A re-thread of sorts of Fong Yau's own Devil Of Rape, Charlie Cho stars as the head of a underwear- and bathing suit designing company who falls in love with designer Pauline (Pauline Chan). Despite being the boss and otherwise having no problem getting sex out of his employees, he thinks different of Pauline... so he goes to a Taoist Priest (Fong Yau) for a little black magic touch and out of his body he proceeds to rape helpless Pauline. Once is not enough but the second time around, she's employed magic assistance and thus begins a battle between priests as well...

This production might as well have been a leftover from about 1993, 94 or 95 because it has the exact feel of the assembly line Category III filmmaking of that era. Not a thoroughly bad thing if you tend to agree with even the cheapest concoctions. Hunting Evil Spirit falls into that category and does have the right attitude about what it's doing. Initially it seems very off and cartoony when we see other clients of the priest being re-united but then The Cho enters. Establishing his business via WAY too long scenes of models posing, posing and also posing, a fairly explicit sex scene later and we're into Cho's giddy out of body rapist part of the film. You can if you want extract a bit of commentary when looking at the business Fong Yau's priest runs but that would be too kind. No, this is unashamed, cheap stuff with quite a lot of energy to give via a short running time, big animated special effects and a lead actor who never apparently said no to anything in this genre. Bless him... kind of. Pauline Chan seemingly did not want to expose anything else but her breasts as evident in a tacked on shower scene where she has underwear on. Yep, it's shameless filmmaking but it's overall the cheap, supernatural shenanigans that matter and they deliver quite well. A disappointingly short climax ruins a lot of momentum however.

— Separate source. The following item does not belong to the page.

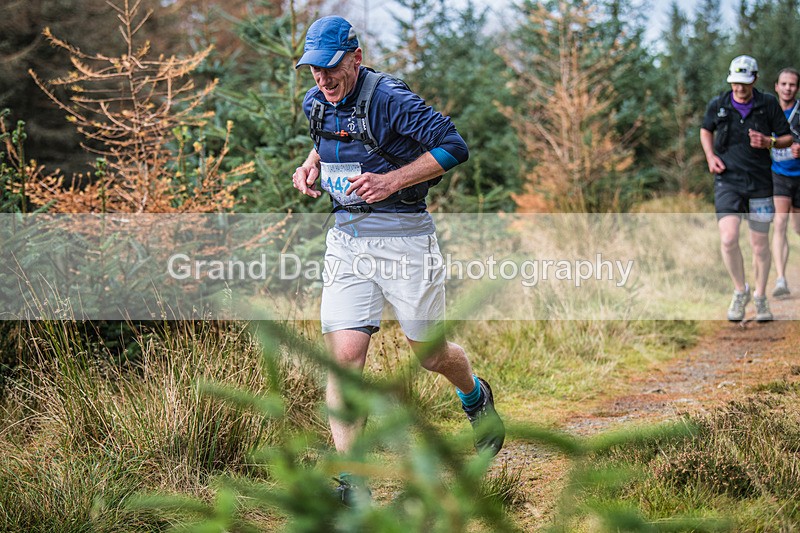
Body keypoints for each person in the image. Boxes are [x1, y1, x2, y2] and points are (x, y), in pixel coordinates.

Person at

The Hurricane (1972) Directed by: Lo Wei

KENNETH'S REVIEW: From back when the Golden Harvest logo/intro was literally a shot of golden harvest followed by "presented in Dyali Scope!", comes this Lo Wei (Fist Of Fury) directed Wuxia. Trying to make his audience captivated by the secretive plot of what a particular message carried by the Hurricane (Patrick Tse) contains, there's little excitement or coherency in his story anchor so the flick goes little refined places. By turning off and just watching, you get a view of some nice outdoor scenery (there's little indoor sets used), decent action for its time that gains more momentum when it's intense and in a way I personally like the feeling of these low budget genre vehicles. It's tough to explain but it's a favourable response despite watching a weak film. Something to write a paper on one day perhaps. Also starring Sek Kin and Nora Miao.